Vector databases serve as crucial components for storing, indexing, and querying the numerical representations of data known as embeddings. Google Embedding 2, also known as gemini-embedding-2-preview, is Google's multimodal embedding model designed to map various data types—text, images, video, audio, and documents—into a unified vector space. This model outputs high-dimensional vectors, typically 3072 dimensions by default, though it supports scaling down to 1536 or 768 dimensions. Any vector database capable of handling floating-point vector data of these dimensions can effectively store and manage embeddings generated by Google Embedding 2.

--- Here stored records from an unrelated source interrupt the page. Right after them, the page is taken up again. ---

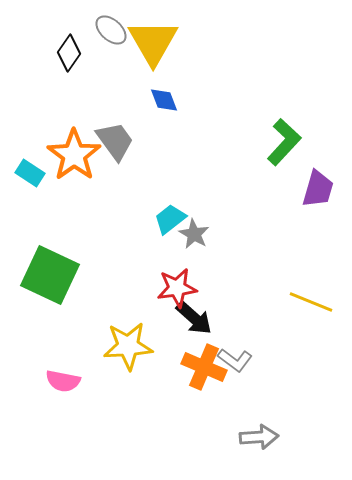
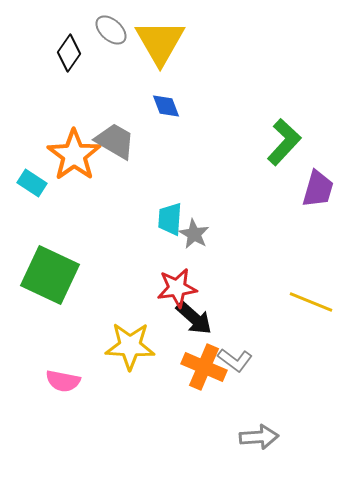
yellow triangle: moved 7 px right
blue diamond: moved 2 px right, 6 px down
gray trapezoid: rotated 24 degrees counterclockwise
cyan rectangle: moved 2 px right, 10 px down
cyan trapezoid: rotated 48 degrees counterclockwise
yellow star: moved 2 px right; rotated 6 degrees clockwise
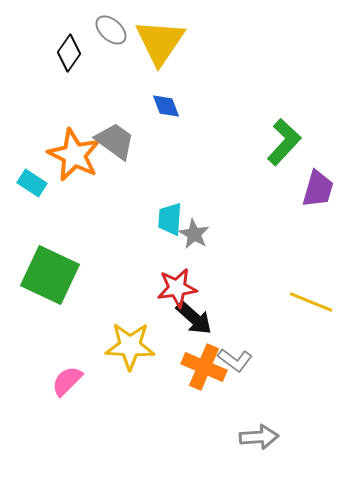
yellow triangle: rotated 4 degrees clockwise
gray trapezoid: rotated 6 degrees clockwise
orange star: rotated 10 degrees counterclockwise
pink semicircle: moved 4 px right; rotated 124 degrees clockwise
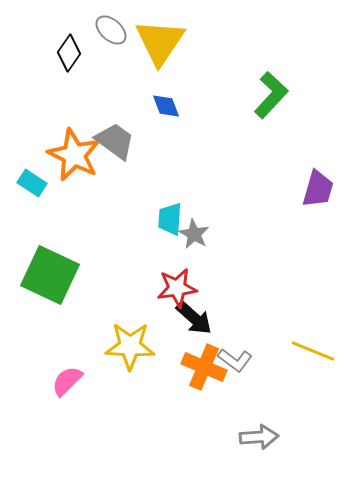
green L-shape: moved 13 px left, 47 px up
yellow line: moved 2 px right, 49 px down
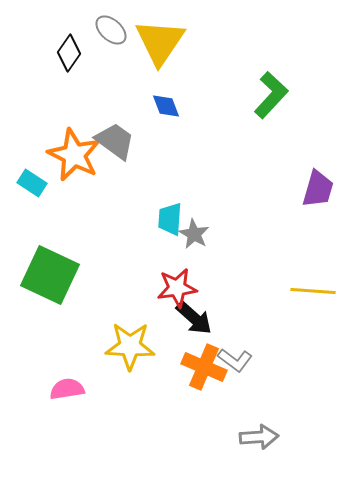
yellow line: moved 60 px up; rotated 18 degrees counterclockwise
pink semicircle: moved 8 px down; rotated 36 degrees clockwise
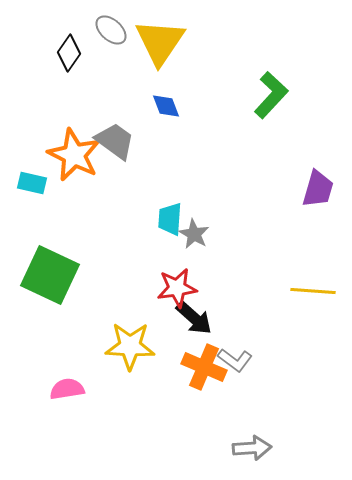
cyan rectangle: rotated 20 degrees counterclockwise
gray arrow: moved 7 px left, 11 px down
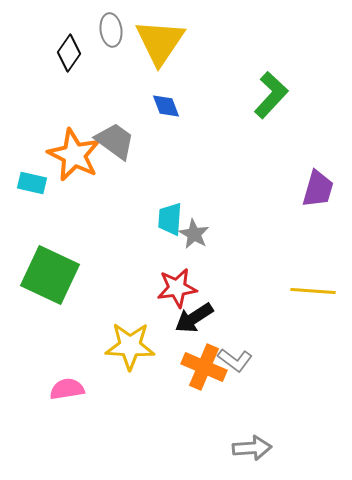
gray ellipse: rotated 40 degrees clockwise
black arrow: rotated 105 degrees clockwise
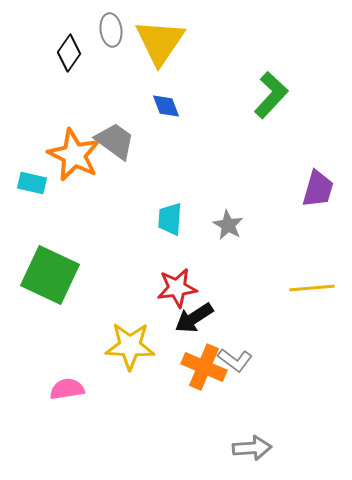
gray star: moved 34 px right, 9 px up
yellow line: moved 1 px left, 3 px up; rotated 9 degrees counterclockwise
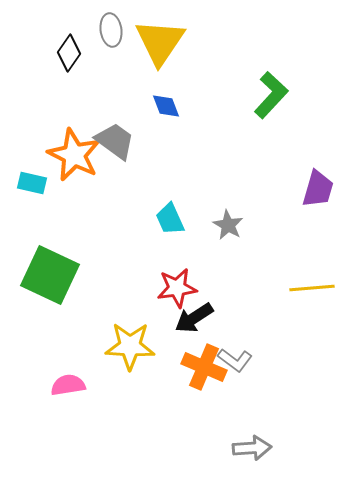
cyan trapezoid: rotated 28 degrees counterclockwise
pink semicircle: moved 1 px right, 4 px up
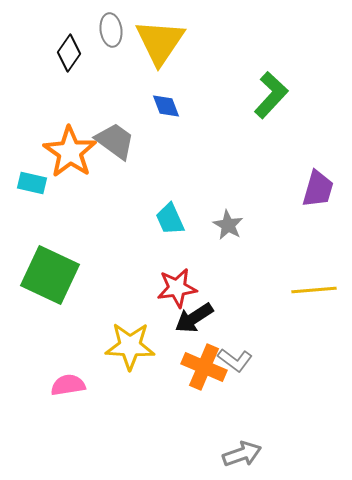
orange star: moved 4 px left, 3 px up; rotated 8 degrees clockwise
yellow line: moved 2 px right, 2 px down
gray arrow: moved 10 px left, 6 px down; rotated 15 degrees counterclockwise
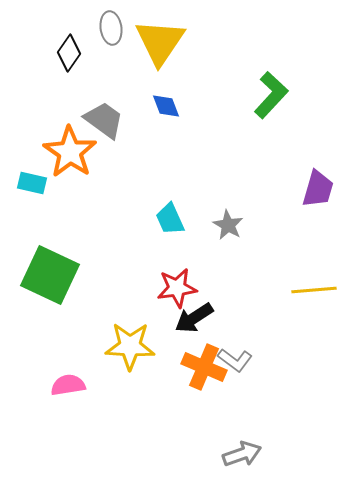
gray ellipse: moved 2 px up
gray trapezoid: moved 11 px left, 21 px up
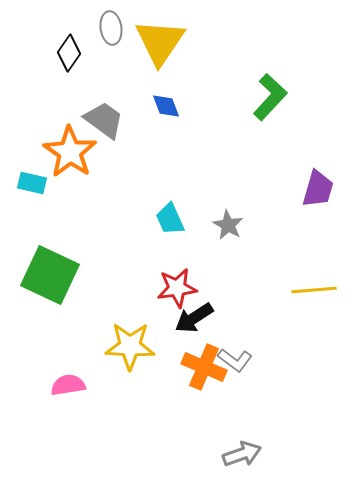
green L-shape: moved 1 px left, 2 px down
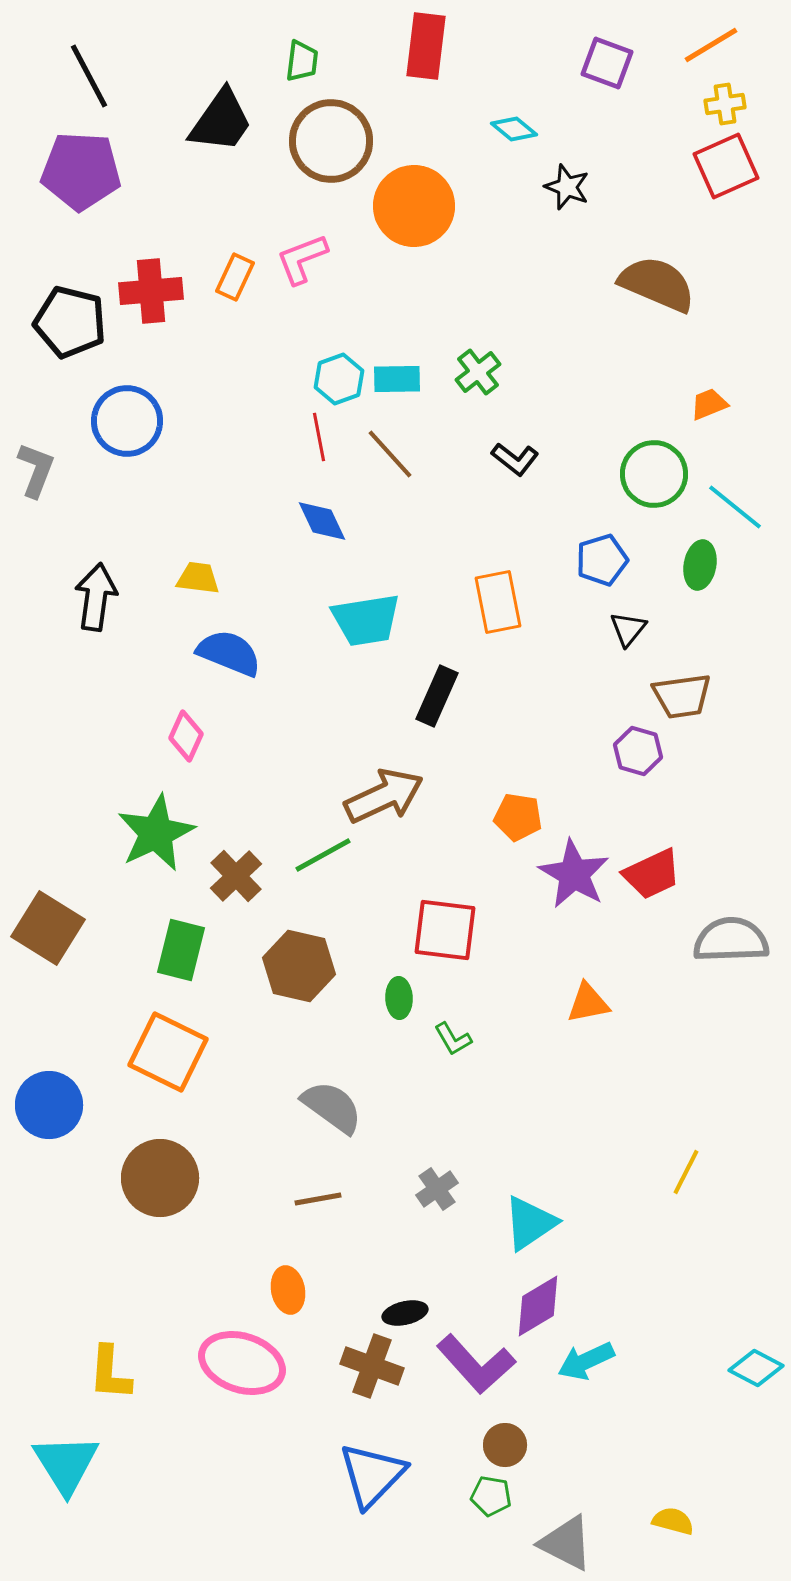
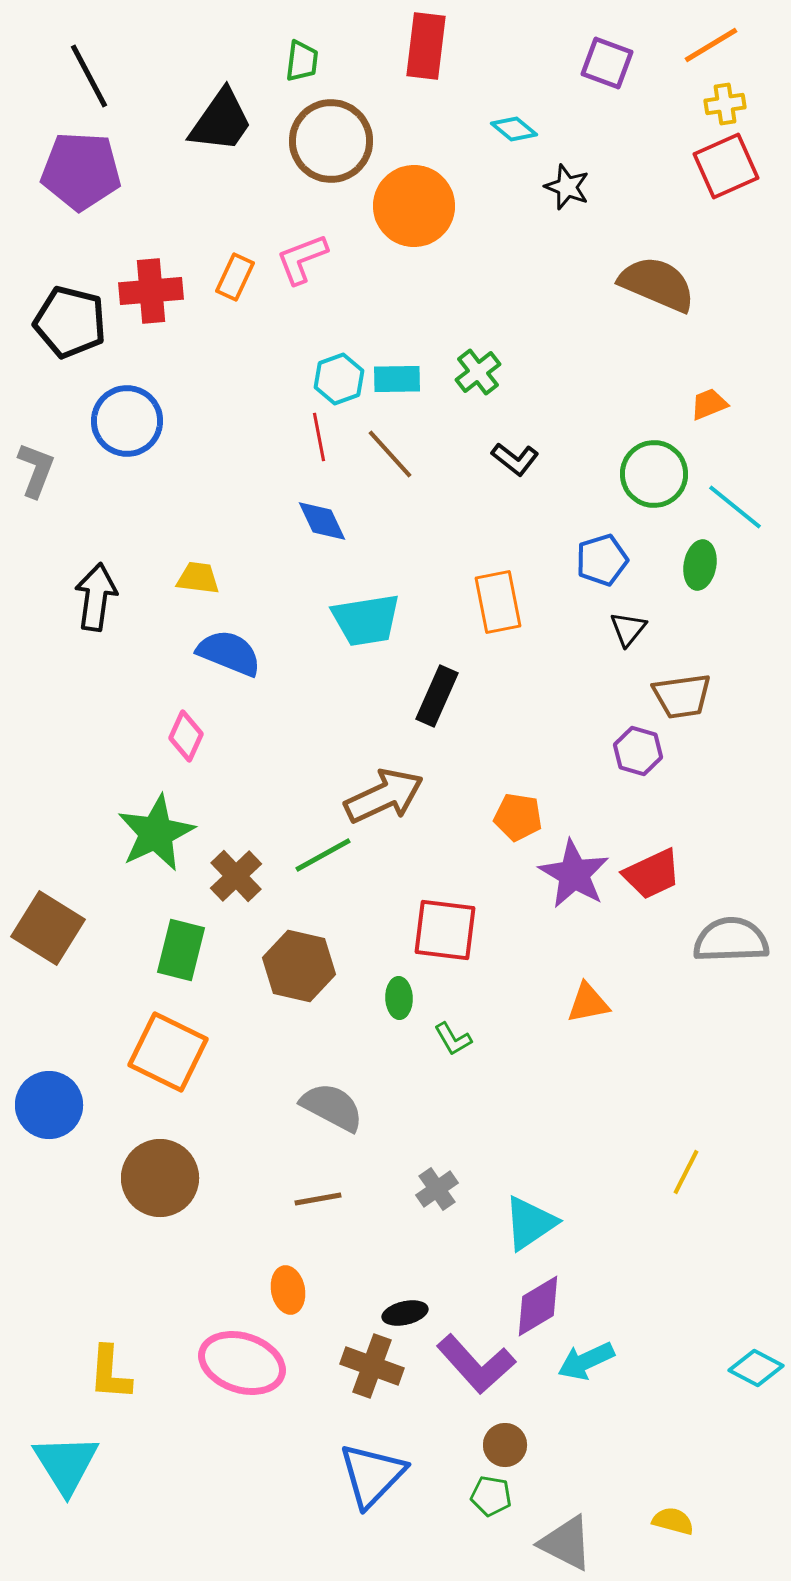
gray semicircle at (332, 1107): rotated 8 degrees counterclockwise
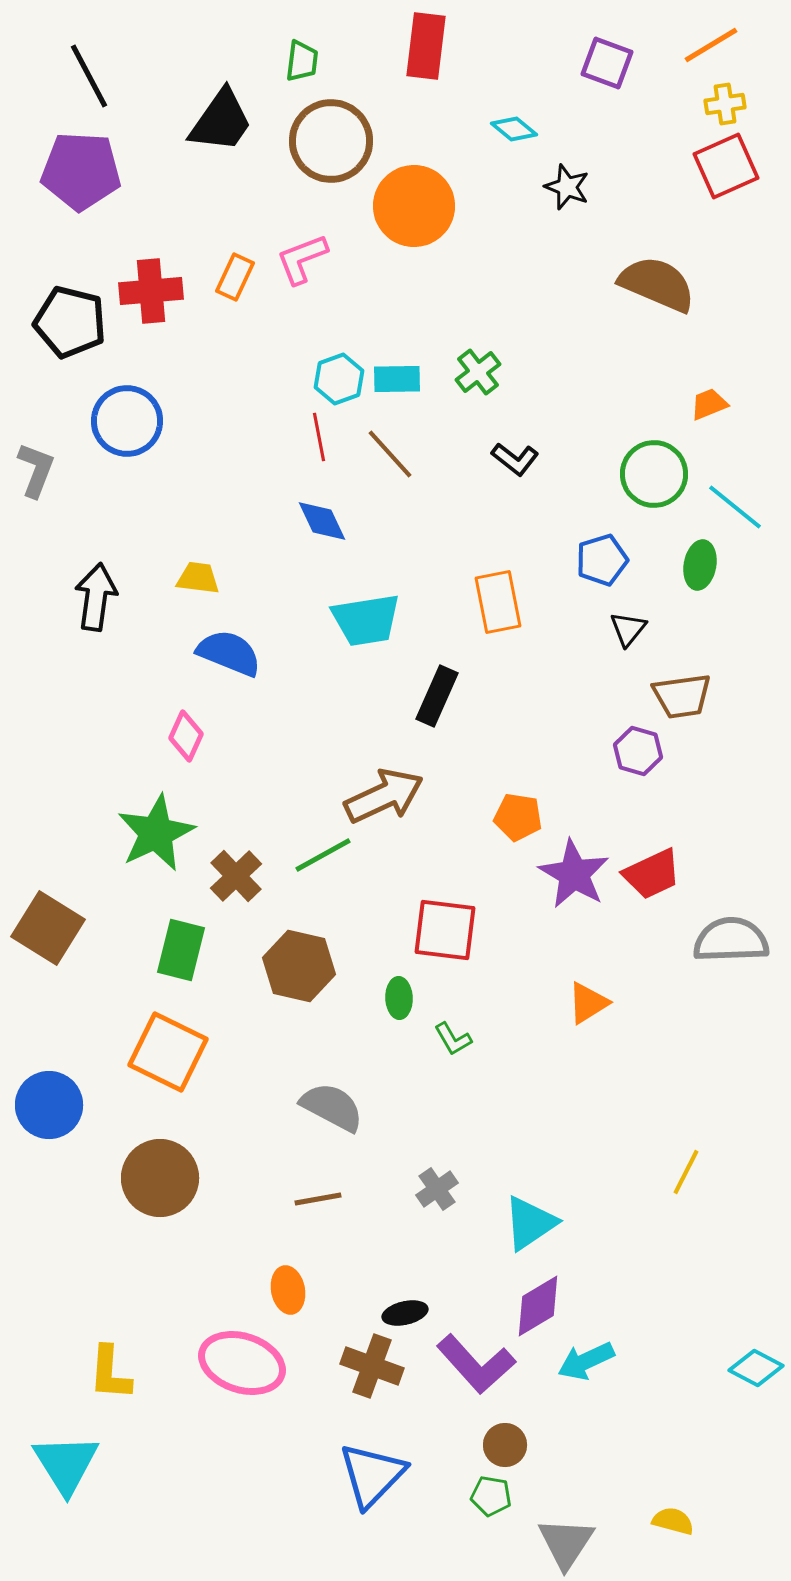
orange triangle at (588, 1003): rotated 21 degrees counterclockwise
gray triangle at (566, 1543): rotated 36 degrees clockwise
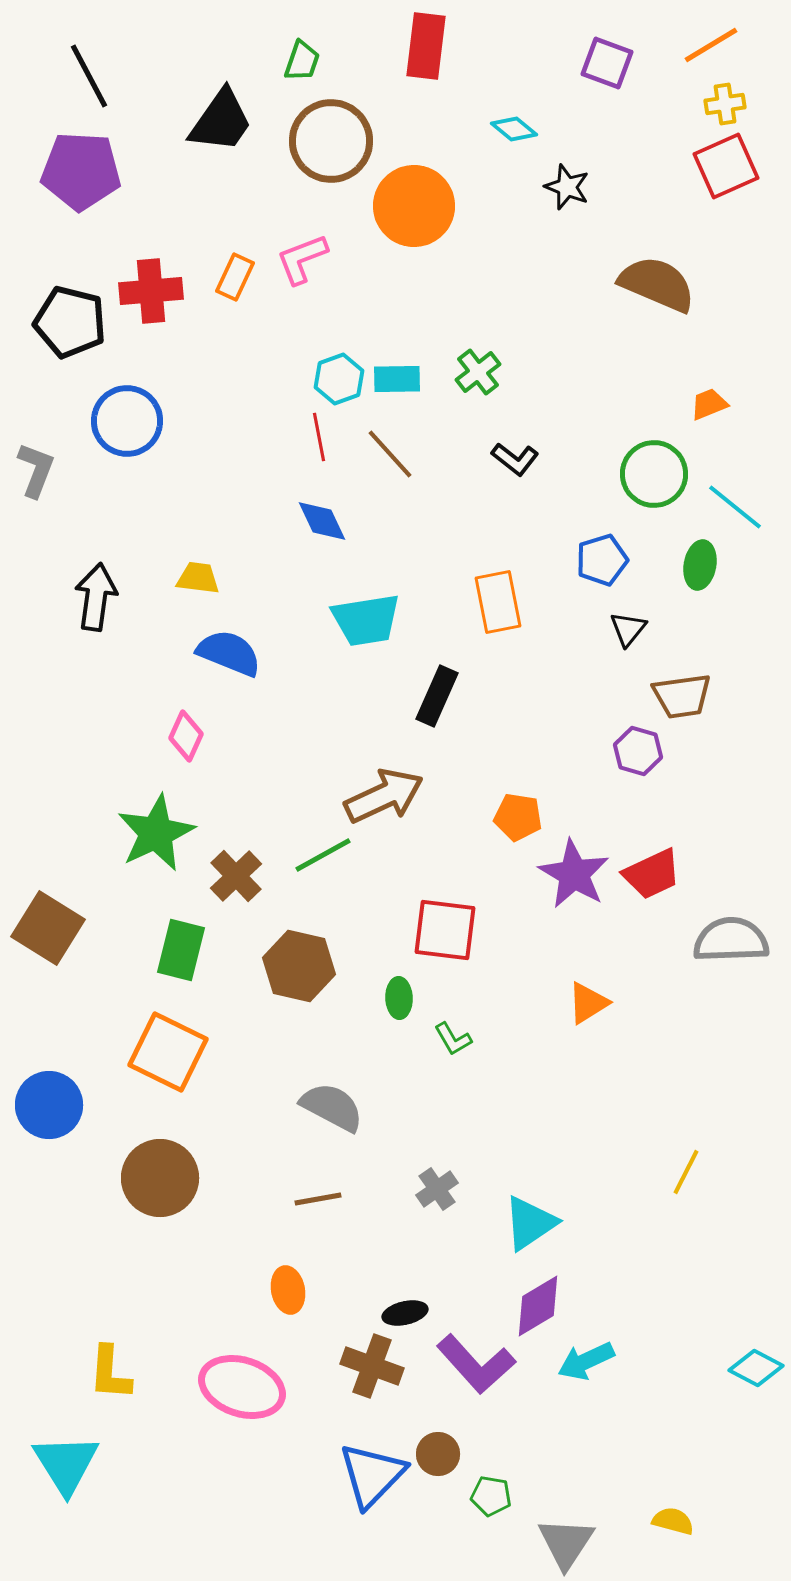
green trapezoid at (302, 61): rotated 12 degrees clockwise
pink ellipse at (242, 1363): moved 24 px down
brown circle at (505, 1445): moved 67 px left, 9 px down
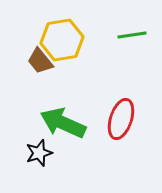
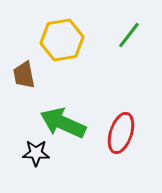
green line: moved 3 px left; rotated 44 degrees counterclockwise
brown trapezoid: moved 16 px left, 14 px down; rotated 28 degrees clockwise
red ellipse: moved 14 px down
black star: moved 3 px left; rotated 20 degrees clockwise
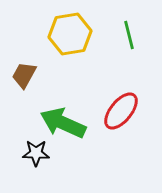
green line: rotated 52 degrees counterclockwise
yellow hexagon: moved 8 px right, 6 px up
brown trapezoid: rotated 40 degrees clockwise
red ellipse: moved 22 px up; rotated 21 degrees clockwise
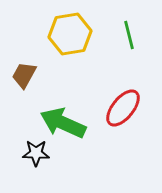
red ellipse: moved 2 px right, 3 px up
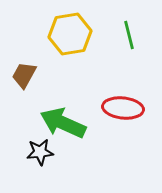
red ellipse: rotated 57 degrees clockwise
black star: moved 4 px right, 1 px up; rotated 8 degrees counterclockwise
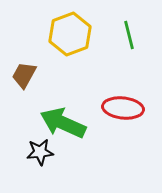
yellow hexagon: rotated 12 degrees counterclockwise
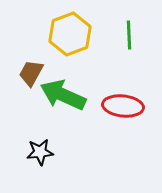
green line: rotated 12 degrees clockwise
brown trapezoid: moved 7 px right, 2 px up
red ellipse: moved 2 px up
green arrow: moved 28 px up
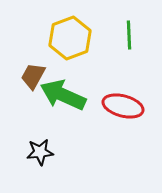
yellow hexagon: moved 4 px down
brown trapezoid: moved 2 px right, 3 px down
red ellipse: rotated 9 degrees clockwise
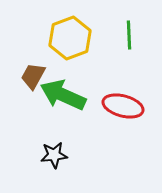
black star: moved 14 px right, 3 px down
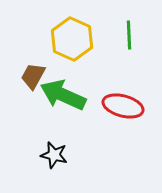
yellow hexagon: moved 2 px right, 1 px down; rotated 15 degrees counterclockwise
black star: rotated 20 degrees clockwise
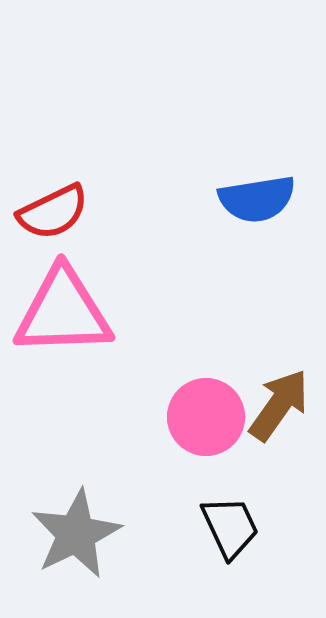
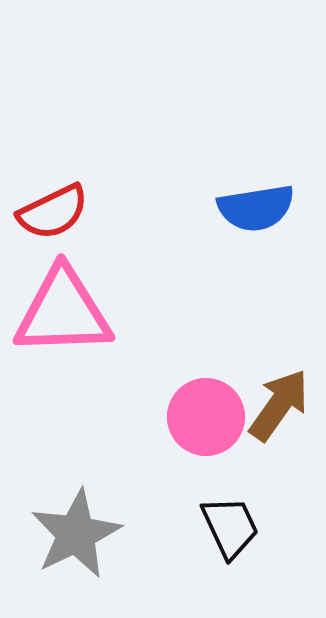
blue semicircle: moved 1 px left, 9 px down
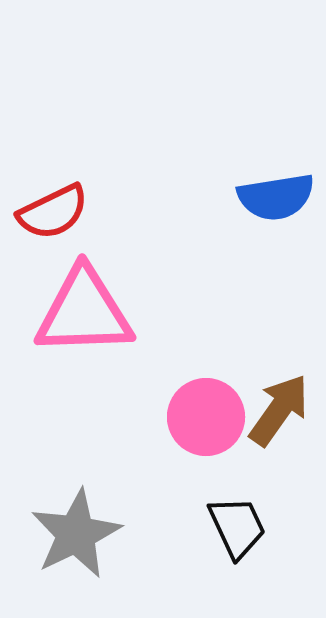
blue semicircle: moved 20 px right, 11 px up
pink triangle: moved 21 px right
brown arrow: moved 5 px down
black trapezoid: moved 7 px right
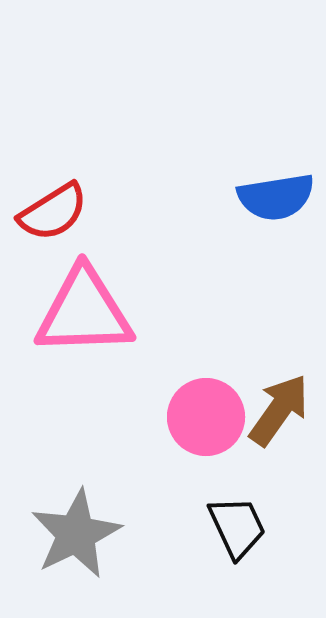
red semicircle: rotated 6 degrees counterclockwise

Both Milvus, an open-source vector database, and Zilliz Cloud, a fully managed service built on Milvus, inherently support storing and querying vector embeddings generated by Google Embedding 2. The primary function of these databases is to store high-dimensional vectors and enable efficient similarity searches. Therefore, once the embeddings are generated by Google Embedding 2, they can be inserted into Milvus or Zilliz Cloud collections. Milvus, for instance, allows defining a schema for collections where the vector field's dimension (dim) is set to match the exact output dimension of the embedding model, such as the 3072 dimensions produced by Google Embedding 2. This ensures that the generated embeddings are correctly accommodated for storage and subsequent vector search operations.
Furthermore, Milvus offers direct integration capabilities with Google Cloud Vertex AI, which is the platform through which Google Embedding 2 is available. Milvus 2.6 introduced an "Embedding Function" feature, also known as Data-in, Data-out, that allows it to connect directly to major model providers, including Google Vertex AI, to generate embeddings. While Milvus documentation explicitly lists other Vertex AI embedding models like gemini-embedding-001 as compatible, the architectural design for integrating with Vertex AI means that gemini-embedding-2-preview can also be leveraged as long as the necessary configurations and API access are established. Zilliz Cloud, being a managed service based on Milvus with strong integration into the Google Cloud ecosystem, simplifies this process by providing a streamlined environment for managing both the generation and storage of such embeddings. This allows developers to build sophisticated AI applications, such as Retrieval-Augmented Generation (RAG) systems, that leverage Google Embedding 2's multimodal capabilities within a robust vector database infrastructure.